Related Work & Insights¶
- vs. HumanGaussian: HumanGaussian was the strongest prior 3DGS human method but lacked support for image input and required 1.2h of training. GaussianIP introduces identity preservation and reduces training to 40 minutes.
- vs. DreamWaltz/AvatarVerse: Early NeRF-based methods suffer from a noticeable lack of facial and clothing details, with slower training speeds.
- vs. TADA/X-Oscar: Methods based on SMPL-X meshes have advantages in geometric control, but their texture quality remains inferior to 3DGS-based methods.
- vs. 2D Human Customization (e.g., IP-Adapter): GaussianIP extends the capability of 2D customized human models to 3D space, showing great potential.
Rating¶
- Novelty: ⭐⭐⭐⭐ HDS's score difference decomposition and VCR's distance-weighted attention fusion make significant theoretical contributions.
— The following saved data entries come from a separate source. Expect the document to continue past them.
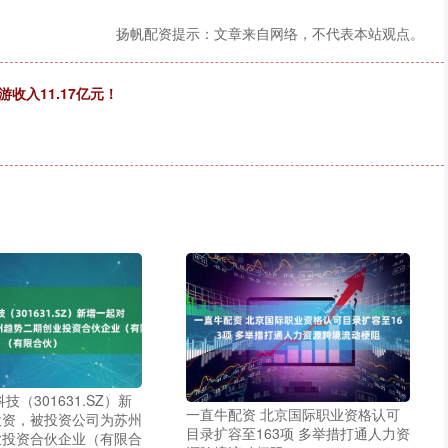
扬帆配资提示：文章来自网络，不代表本站观点。
收入11.17亿元！
技（301631.SZ）新
一直牛配资 北京国际职业资格认可
投资，被投资公司为苏州
目录扩容至163项 多举措打通人力资
业投资合伙企业（有限合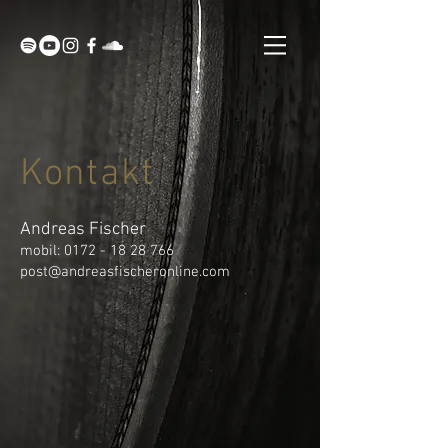
Kontakt
Andreas Fischer
mobil:
0172 - 18 28 766
post@andreasfischeronline.com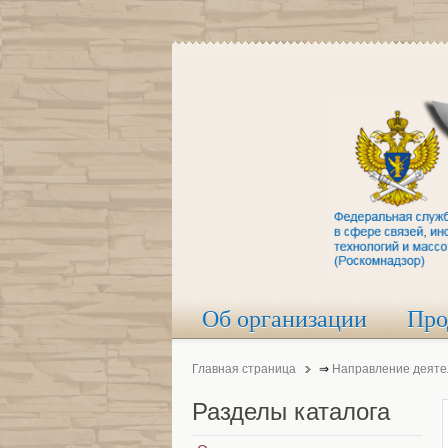
Об организации
Про
Главная страница
⇒
Направление деяте
Разделы
каталога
- Experimental Thoroughness: ⭐⭐⭐⭐ Comprises user study + GPT rating + Face++ verification + detailed ablation, though it lacks standard quantitative metrics (e.g., FID).
- Writing Quality: ⭐⭐⭐⭐ Formulations are complete and the structure is clear, though some derivations could be made more intuitive.
- Value: ⭐⭐⭐⭐⭐ The first high-quality 3D human generation method supporting identity preservation. A 40-minute training time is highly appealing for practical applications.